> _WORK REQUEST_
For every record below, repeat the text exactly and pass over any image.

> _DATA IN THIS EXERCISE_
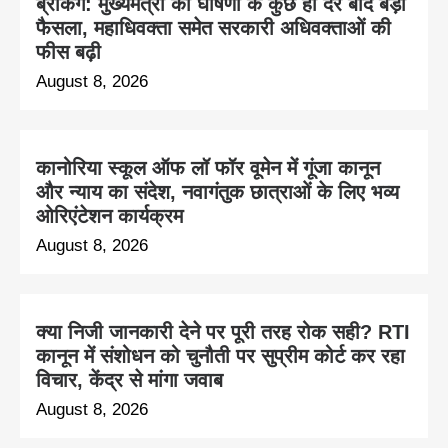
ब्रेकिंग: मुख्यमंत्री की घोषणा के कुछ ही देर बाद बड़ा
फैसला, महाधिवक्ता समेत सरकारी अधिवक्ताओं की
फीस बढ़ी
August 8, 2026
कानोरिया स्कूल ऑफ लॉ फॉर वूमेन में गूंजा कानून
और न्याय का संदेश, नवागंतुक छात्राओं के लिए भव्य
ओरिएंटेशन कार्यक्रम
August 8, 2026
क्या निजी जानकारी देने पर पूरी तरह रोक सही? RTI
कानून में संशोधन को चुनौती पर सुप्रीम कोर्ट कर रहा
विचार, केंद्र से मांगा जवाब
August 8, 2026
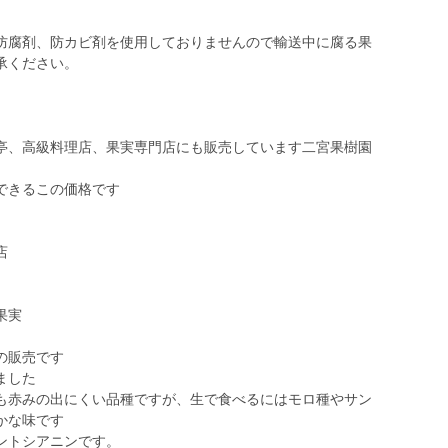
防腐剤、防カビ剤を使用しておりませんので輸送中に腐る果
承ください。
亭、高級料理店、果実専門店にも販売しています二宮果樹園
できるこの価格です
店
果実
の販売です
ました
も赤みの出にくい品種ですが、生で食べるにはモロ種やサン
かな味です
ントシアニンです。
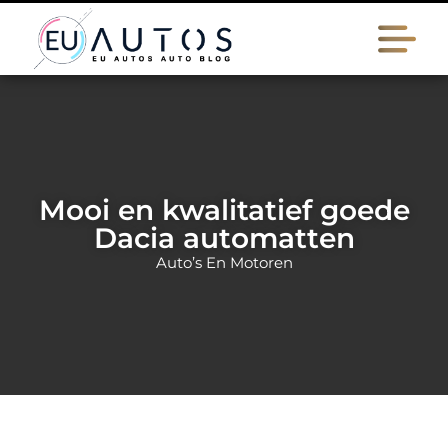
Mooi en kwalitatief goede
Dacia automatten
Auto’s En Motoren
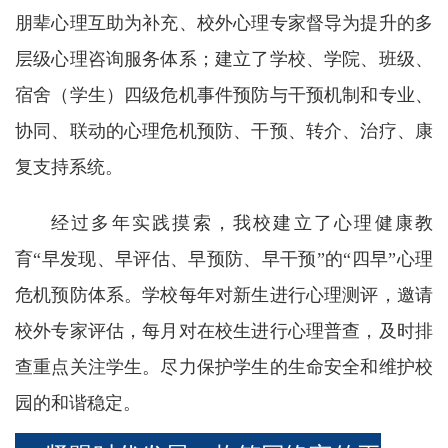
朋辈心理互助为补充、校外心理专家督导为提升的多
层级心理咨询服务体系；建立了学校、学院、班级、
宿舍（学生）四级危机事件预防与干预机制和专业、
协同、联动的心理危机预防、干预、转介、治疗、康
复支持系统。
经过多年实践摸索，我校建立了心理健康教
育“早发现、早评估、早预防、早干预”的“四早”心理
危机预防体系。学校每年对新生进行心理测评，邀请
校外专家评估，每月对在校生进行心理普查，及时排
查重点关注学生。尽力保护学生的生命安全和维护校
园的和谐稳定。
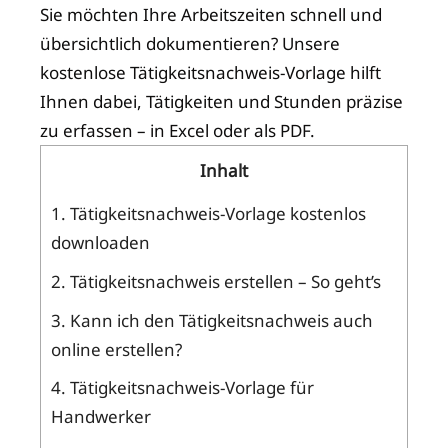
Sie möchten Ihre Arbeitszeiten schnell und
übersichtlich dokumentieren? Unsere
kostenlose Tätigkeitsnachweis-Vorlage hilft
Ihnen dabei, Tätigkeiten und Stunden präzise
zu erfassen – in Excel oder als PDF.
Inhalt
1.
Tätigkeitsnachweis-Vorlage kostenlos
downloaden
2.
Tätigkeitsnachweis erstellen – So geht’s
3.
Kann ich den Tätigkeitsnachweis auch
online erstellen?
4.
Tätigkeitsnachweis-Vorlage für
Handwerker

> _ANSWER BOX_
ब्रेकिंग: मुख्यमंत्री की घोषणा के कुछ ही देर बाद बड़ा
फैसला, महाधिवक्ता समेत सरकारी अधिवक्ताओं की
फीस बढ़ी
August 8, 2026
कानोरिया स्कूल ऑफ लॉ फॉर वूमेन में गूंजा कानून
और न्याय का संदेश, नवागंतुक छात्राओं के लिए भव्य
ओरिएंटेशन कार्यक्रम
August 8, 2026
क्या निजी जानकारी देने पर पूरी तरह रोक सही? RTI
कानून में संशोधन को चुनौती पर सुप्रीम कोर्ट कर रहा
विचार, केंद्र से मांगा जवाब
August 8, 2026
防腐剤、防カビ剤を使用しておりませんので輸送中に腐る果
承ください。
亭、高級料理店、果実専門店にも販売しています二宮果樹園
できるこの価格です
店
果実
の販売です
ました
も赤みの出にくい品種ですが、生で食べるにはモロ種やサン
かな味です
ントシアニンです。
Mooi en kwalitatief goede
Dacia automatten
Auto’s En Motoren
朋辈心理互助为补充、校外心理专家督导为提升的多
层级心理咨询服务体系；建立了学校、学院、班级、
宿舍（学生）四级危机事件预防与干预机制和专业、
协同、联动的心理危机预防、干预、转介、治疗、康
复支持系统。
经过多年实践摸索，我校建立了心理健康教
育“早发现、早评估、早预防、早干预”的“四早”心理
危机预防体系。学校每年对新生进行心理测评，邀请
校外专家评估，每月对在校生进行心理普查，及时排
查重点关注学生。尽力保护学生的生命安全和维护校
园的和谐稳定。
Sie möchten Ihre Arbeitszeiten schnell und
übersichtlich dokumentieren? Unsere
kostenlose Tätigkeitsnachweis-Vorlage hilft
Ihnen dabei, Tätigkeiten und Stunden präzise
zu erfassen – in Excel oder als PDF.
Inhalt
1.
Tätigkeitsnachweis-Vorlage kostenlos
downloaden
2.
Tätigkeitsnachweis erstellen – So geht’s
3.
Kann ich den Tätigkeitsnachweis auch
online erstellen?
4.
Tätigkeitsnachweis-Vorlage für
Handwerker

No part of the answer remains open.